Indigenous customary law in Hispanic America

Usos y costumbres ("customs and traditions"; literally, "uses and customs") is the indigenous customary law in Hispanic America. Since the era of Spanish colonialism, authorities have recognized local forms of rulership, self governance, and juridical practice, with varying degrees of acceptance and formality. The term is often used in English without translation.

Usos y costumbres political mechanisms are used by numerous indigenous peoples in Mexico, Guatemala, Bolivia, and other countries to govern water rights, in criminal and civil conflicts, and to elect their representatives to regional and national bodies.

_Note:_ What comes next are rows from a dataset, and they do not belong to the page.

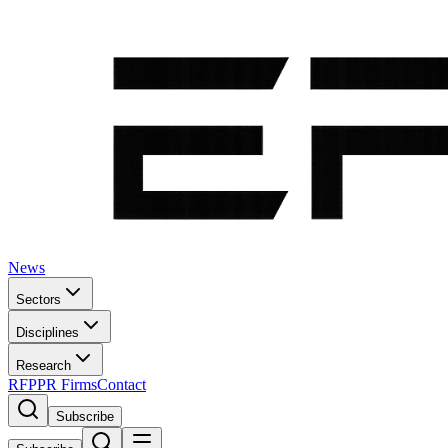
News
Sectors
Disciplines
Research
RFP
PR Firms
Contact
Subscribe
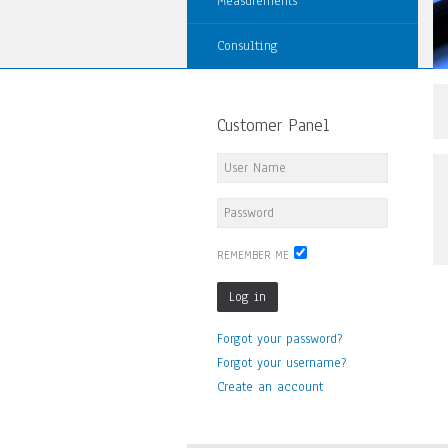
Measurements
Consulting
Customer Panel
REMEMBER ME
Log in
Forgot your password?
Forgot your username?
Create an account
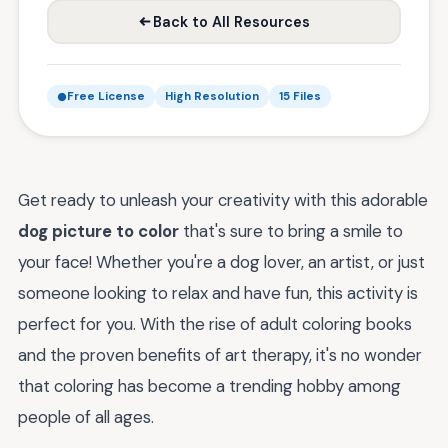
Back to All Resources
Free License
High Resolution
15 Files
Get ready to unleash your creativity with this adorable
dog picture to color
that's sure to bring a smile to
your face! Whether you're a dog lover, an artist, or just
someone looking to relax and have fun, this activity is
perfect for you. With the rise of adult coloring books
and the proven benefits of art therapy, it's no wonder
that coloring has become a trending hobby among
people of all ages.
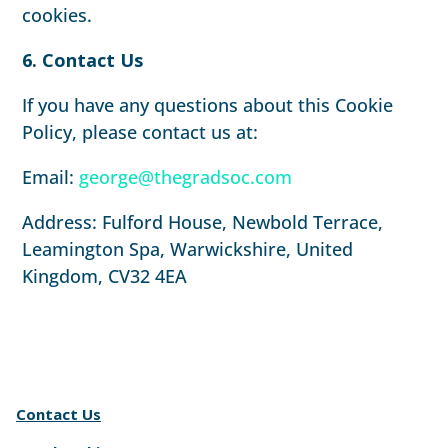
cookies.
6. Contact Us
If you have any questions about this Cookie
Policy, please contact us at:
Email:
george@thegradsoc.com
Address: Fulford House, Newbold Terrace,
Leamington Spa, Warwickshire, United
Kingdom, CV32 4EA
Contact Us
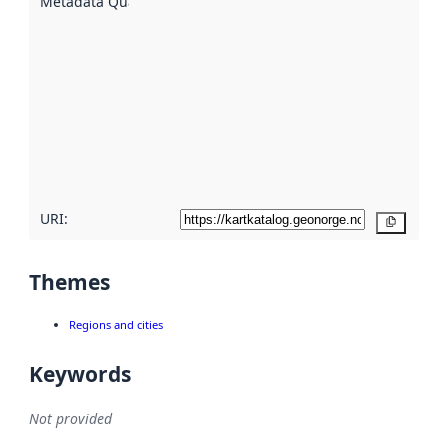
Metadata Quality
:
using
metadata.
Read
more
about
metadata
quality
here
URI:
Copy
Themes
Regions and cities
Keywords
Not provided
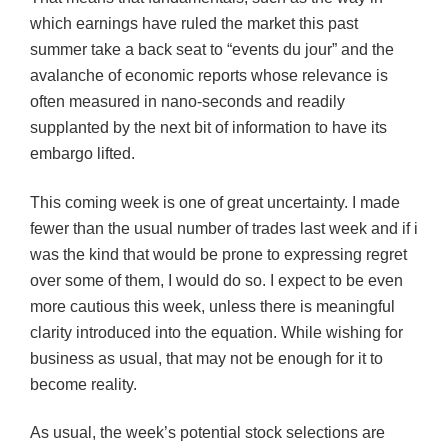
which earnings have ruled the market this past
summer take a back seat to “events du jour” and the
avalanche of economic reports whose relevance is
often measured in nano-seconds and readily
supplanted by the next bit of information to have its
embargo lifted.
This coming week is one of great uncertainty. I made
fewer than the usual number of trades last week and if i
was the kind that would be prone to expressing regret
over some of them, I would do so. I expect to be even
more cautious this week, unless there is meaningful
clarity introduced into the equation. While wishing for
business as usual, that may not be enough for it to
become reality.
As usual, the week’s potential stock selections are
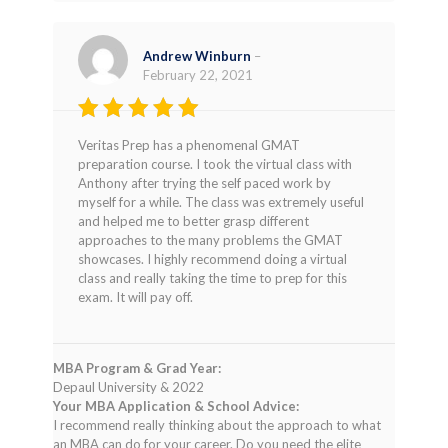
Andrew Winburn
–
February 22, 2021
Rated
5
Veritas Prep has a phenomenal GMAT
out of 5
preparation course. I took the virtual class with
Anthony after trying the self paced work by
myself for a while. The class was extremely useful
and helped me to better grasp different
approaches to the many problems the GMAT
showcases. I highly recommend doing a virtual
class and really taking the time to prep for this
exam. It will pay off.
MBA Program & Grad Year:
Depaul University & 2022
Your MBA Application & School Advice:
I recommend really thinking about the approach to what
an MBA can do for your career. Do you need the elite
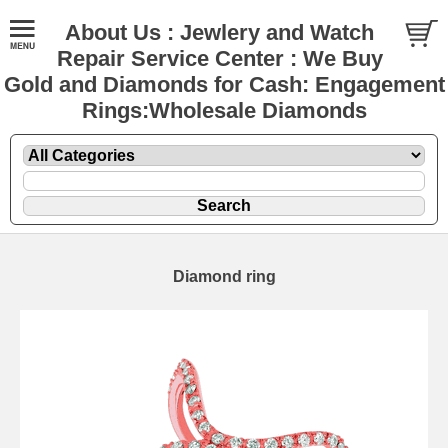
About Us : Jewlery and Watch
Repair Service Center : We Buy
Gold and Diamonds for Cash: Engagement
Rings:Wholesale Diamonds
Diamond ring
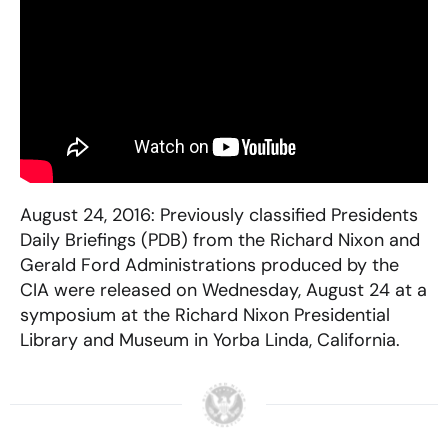
August 24, 2016: Previously classified Presidents
Daily Briefings (PDB) from the Richard Nixon and
Gerald Ford Administrations produced by the
CIA were released on Wednesday, August 24 at a
symposium at the Richard Nixon Presidential
Library and Museum in Yorba Linda, California.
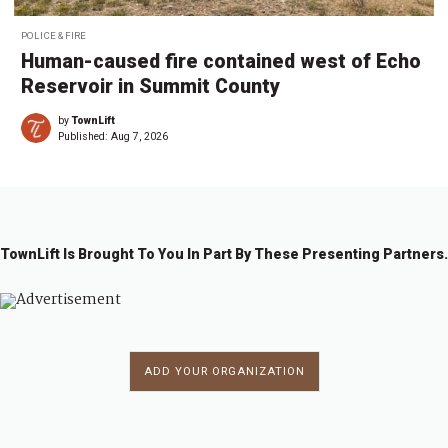
POLICE & FIRE
Human-caused fire contained west of Echo
Reservoir in Summit County
by
TownLift
Published:
Aug 7, 2026
TownLift Is Brought To You In Part By These Presenting Partners.
ADD YOUR ORGANIZATION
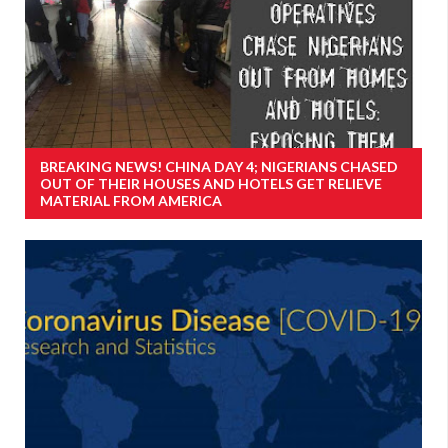
BREAKING NEWS! CHINA DAY 4; NIGERIANS CHASED
OUT OF THEIR HOUSES AND HOTELS GET RELIEVE
MATERIAL FROM AMERICA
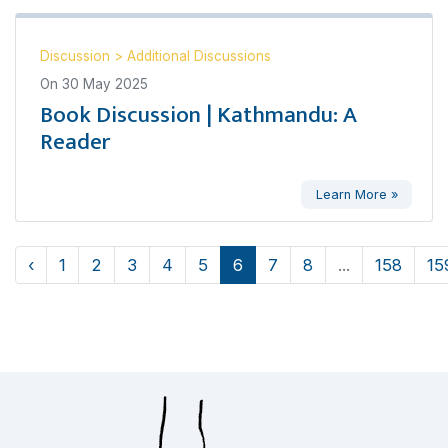
Discussion
>
Additional Discussions
On
30 May 2025
Book Discussion | Kathmandu: A
Reader
Learn More »
‹
1
2
3
4
5
6
7
8
...
158
15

==Under Spanish colonial rule==
Spanish colonial authorities in the Americas were ordered to investigate the traditions and customs of indigenous communities, and to apply these traditions to disputes among Indian subjects. Scholar José Rabasa traces the term usos y costumbres to the New Laws of 1542, which ordered traditional procedures be used in dealings with Indians rather than "ordinary" Spanish legal proceedings. The division of legal authority is associated with notion of a Republic of Indians (República de Indios) subject to distinct legal norms under Spanish colonial rule. According to Rabasa, this division "at once protects Indian communities from Spaniards, criollos, and mestizos, and alienates Indians in a separate republic, in a structure not unlike apartheid."

==North America==

===Mexico===
In Mexico, usos y costumbres practices are widely used by indigenous communities and are officially recognized in the states of Oaxaca (for 417 of 570 municipalities), Sonora, and Chiapas.

==Central America==

===Guatemala===
In Guatemala, Maya communities have used a variety of community-oriented or informal mechanisms for conflict resolution. They are commonly referred to as Maya justice, or usos y costumbres.

==South America==

===Bolivia===
In Bolivia, indigenous norms for self-governance, justice, and administration of territory are extensively recognized by the 2009 Constitution, which defines the country as plurinational. This recognition builds on earlier incorporation of indigenous customary law into the Bolivian legal system. In eight of the country's nine departments, minority indigenous peoples (and in La Paz, Afro-Bolivians) elect representatives to the Departmental Assembly through customary procedures.

Native Community Lands (Tierras Comunitarias de Origen; TCOs), as recognized by the 1994 Constitutional reform, are indigenous territories whose governance is determined by usos y costumbres. As of 2011, TCOs are being included under the Indigenous-Origin Campesino Autonomy regime. The eleven municipalities also under this regime may choose to use usos y costumbres for their internal governance. Indigenous water rights, governed by usos y costumbres, were recognized by amendments to Bolivia's Law 2029 following the 2000 Cochabamba Water War.

===Colombia===
In Colombia, the 1991 Constitution recognizes locally elected cabildos, chosen by usos y costumbres, as the governing authorities of indigenous reserves (resguardos) and the validity of customary law in these territories.